## WORK TO BE COMPLETED:
Exactly the lines from the one with "(IHC) of liver" to the end of the data below should be set down, and no others.

[Records from a dataset]
----

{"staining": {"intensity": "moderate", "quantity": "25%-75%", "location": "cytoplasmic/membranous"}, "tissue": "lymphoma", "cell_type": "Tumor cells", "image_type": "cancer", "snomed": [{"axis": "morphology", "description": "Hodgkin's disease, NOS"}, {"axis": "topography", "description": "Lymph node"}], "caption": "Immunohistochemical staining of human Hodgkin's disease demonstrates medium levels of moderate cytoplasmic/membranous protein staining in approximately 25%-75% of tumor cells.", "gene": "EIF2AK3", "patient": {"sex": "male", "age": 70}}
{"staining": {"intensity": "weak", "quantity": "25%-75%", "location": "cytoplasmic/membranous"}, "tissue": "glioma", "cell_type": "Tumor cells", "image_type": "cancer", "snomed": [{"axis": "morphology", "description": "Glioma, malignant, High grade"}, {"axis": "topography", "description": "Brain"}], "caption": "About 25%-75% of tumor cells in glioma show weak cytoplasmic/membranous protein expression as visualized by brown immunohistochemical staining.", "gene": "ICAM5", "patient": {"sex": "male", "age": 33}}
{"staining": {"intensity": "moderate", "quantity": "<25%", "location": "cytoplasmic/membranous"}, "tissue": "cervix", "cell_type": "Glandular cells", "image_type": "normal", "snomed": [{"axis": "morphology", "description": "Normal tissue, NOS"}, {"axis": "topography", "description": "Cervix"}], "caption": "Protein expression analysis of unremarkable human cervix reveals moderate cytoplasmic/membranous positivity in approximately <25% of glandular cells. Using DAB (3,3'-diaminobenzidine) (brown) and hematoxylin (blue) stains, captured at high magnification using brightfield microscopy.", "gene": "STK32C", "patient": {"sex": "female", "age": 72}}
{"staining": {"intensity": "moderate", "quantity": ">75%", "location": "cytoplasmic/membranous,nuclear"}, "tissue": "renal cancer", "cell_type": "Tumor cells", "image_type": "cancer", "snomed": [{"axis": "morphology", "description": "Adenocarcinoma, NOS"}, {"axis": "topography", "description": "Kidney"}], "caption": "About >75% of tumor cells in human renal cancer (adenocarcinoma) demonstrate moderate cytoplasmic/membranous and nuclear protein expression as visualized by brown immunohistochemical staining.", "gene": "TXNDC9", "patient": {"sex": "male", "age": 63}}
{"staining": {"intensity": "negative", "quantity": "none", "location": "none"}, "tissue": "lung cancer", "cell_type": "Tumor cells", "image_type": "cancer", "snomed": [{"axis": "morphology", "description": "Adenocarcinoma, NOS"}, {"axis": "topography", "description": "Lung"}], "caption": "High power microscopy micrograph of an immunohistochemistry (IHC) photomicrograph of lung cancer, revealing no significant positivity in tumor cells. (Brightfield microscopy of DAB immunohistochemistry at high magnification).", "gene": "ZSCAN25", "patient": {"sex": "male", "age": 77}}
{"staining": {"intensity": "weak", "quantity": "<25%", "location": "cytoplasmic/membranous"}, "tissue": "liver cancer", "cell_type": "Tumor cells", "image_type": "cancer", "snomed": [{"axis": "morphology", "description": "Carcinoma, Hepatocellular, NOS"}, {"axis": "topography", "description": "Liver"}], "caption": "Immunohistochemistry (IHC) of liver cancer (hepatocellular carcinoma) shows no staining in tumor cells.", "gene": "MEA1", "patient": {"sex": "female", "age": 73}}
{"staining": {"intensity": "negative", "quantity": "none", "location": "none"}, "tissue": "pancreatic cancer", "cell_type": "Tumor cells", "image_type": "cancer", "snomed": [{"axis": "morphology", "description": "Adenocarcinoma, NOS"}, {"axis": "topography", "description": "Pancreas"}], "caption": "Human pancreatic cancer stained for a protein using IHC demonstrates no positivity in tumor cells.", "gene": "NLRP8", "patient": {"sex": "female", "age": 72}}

----

## RESULT OF THE TASK:
{"staining": {"intensity": "weak", "quantity": "<25%", "location": "cytoplasmic/membranous"}, "tissue": "liver cancer", "cell_type": "Tumor cells", "image_type": "cancer", "snomed": [{"axis": "morphology", "description": "Carcinoma, Hepatocellular, NOS"}, {"axis": "topography", "description": "Liver"}], "caption": "Immunohistochemistry (IHC) of liver cancer (hepatocellular carcinoma) shows no staining in tumor cells.", "gene": "MEA1", "patient": {"sex": "female", "age": 73}}
{"staining": {"intensity": "negative", "quantity": "none", "location": "none"}, "tissue": "pancreatic cancer", "cell_type": "Tumor cells", "image_type": "cancer", "snomed": [{"axis": "morphology", "description": "Adenocarcinoma, NOS"}, {"axis": "topography", "description": "Pancreas"}], "caption": "Human pancreatic cancer stained for a protein using IHC demonstrates no positivity in tumor cells.", "gene": "NLRP8", "patient": {"sex": "female", "age": 72}}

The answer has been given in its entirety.